▶
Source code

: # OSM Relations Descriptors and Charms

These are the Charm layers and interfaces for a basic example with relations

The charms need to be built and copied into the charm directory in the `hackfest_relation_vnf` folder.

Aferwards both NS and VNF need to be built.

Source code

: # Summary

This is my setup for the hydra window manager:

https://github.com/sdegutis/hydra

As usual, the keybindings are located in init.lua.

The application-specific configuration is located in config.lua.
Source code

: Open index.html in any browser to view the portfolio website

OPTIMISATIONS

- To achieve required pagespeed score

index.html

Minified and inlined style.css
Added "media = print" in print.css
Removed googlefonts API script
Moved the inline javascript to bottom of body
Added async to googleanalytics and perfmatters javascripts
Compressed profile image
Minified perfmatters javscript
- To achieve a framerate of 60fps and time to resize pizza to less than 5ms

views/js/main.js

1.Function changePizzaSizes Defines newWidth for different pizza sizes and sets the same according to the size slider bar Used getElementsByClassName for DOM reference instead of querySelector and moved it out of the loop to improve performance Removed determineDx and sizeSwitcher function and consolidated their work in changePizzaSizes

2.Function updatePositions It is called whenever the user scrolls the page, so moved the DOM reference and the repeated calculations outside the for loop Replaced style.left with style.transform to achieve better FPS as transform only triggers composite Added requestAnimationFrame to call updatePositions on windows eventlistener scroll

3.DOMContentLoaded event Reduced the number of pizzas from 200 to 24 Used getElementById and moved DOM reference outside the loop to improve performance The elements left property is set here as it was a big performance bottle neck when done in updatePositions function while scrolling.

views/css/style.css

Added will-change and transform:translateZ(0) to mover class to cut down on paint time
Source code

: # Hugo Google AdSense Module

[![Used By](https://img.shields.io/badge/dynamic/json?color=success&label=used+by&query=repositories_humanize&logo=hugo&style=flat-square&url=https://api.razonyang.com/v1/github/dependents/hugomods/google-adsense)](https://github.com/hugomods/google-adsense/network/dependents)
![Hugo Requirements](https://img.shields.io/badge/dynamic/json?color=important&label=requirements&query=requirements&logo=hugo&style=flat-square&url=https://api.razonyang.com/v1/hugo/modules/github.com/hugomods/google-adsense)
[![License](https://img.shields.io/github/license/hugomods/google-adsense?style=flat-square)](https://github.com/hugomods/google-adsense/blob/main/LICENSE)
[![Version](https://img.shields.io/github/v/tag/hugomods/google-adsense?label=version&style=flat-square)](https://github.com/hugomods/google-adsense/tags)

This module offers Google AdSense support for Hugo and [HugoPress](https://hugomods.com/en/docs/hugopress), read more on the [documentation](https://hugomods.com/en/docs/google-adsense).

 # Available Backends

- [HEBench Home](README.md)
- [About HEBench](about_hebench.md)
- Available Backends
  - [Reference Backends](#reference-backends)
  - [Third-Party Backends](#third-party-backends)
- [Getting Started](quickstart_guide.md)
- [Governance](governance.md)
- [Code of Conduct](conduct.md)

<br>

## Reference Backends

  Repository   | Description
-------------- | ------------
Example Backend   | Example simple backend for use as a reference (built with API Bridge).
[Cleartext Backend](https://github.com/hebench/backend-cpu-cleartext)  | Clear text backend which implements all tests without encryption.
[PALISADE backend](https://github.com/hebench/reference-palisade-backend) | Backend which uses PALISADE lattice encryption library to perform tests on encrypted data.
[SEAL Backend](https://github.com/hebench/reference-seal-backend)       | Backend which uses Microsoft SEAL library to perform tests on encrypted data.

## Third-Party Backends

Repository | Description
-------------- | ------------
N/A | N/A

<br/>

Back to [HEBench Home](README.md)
◀
Reproduce, exactly as they stand in the data above, the lines from the one that holds "1.Function changePizzaSizes Defines" to the one that holds "2.Function updatePositions It", inclusive.

• Solution:
1.Function changePizzaSizes Defines newWidth for different pizza sizes and sets the same according to the size slider bar Used getElementsByClassName for DOM reference instead of querySelector and moved it out of the loop to improve performance Removed determineDx and sizeSwitcher function and consolidated their work in changePizzaSizes

2.Function updatePositions It is called whenever the user scrolls the page, so moved the DOM reference and the repeated calculations outside the for loop Replaced style.left with style.transform to achieve better FPS as transform only triggers composite Added requestAnimationFrame to call updatePositions on windows eventlistener scroll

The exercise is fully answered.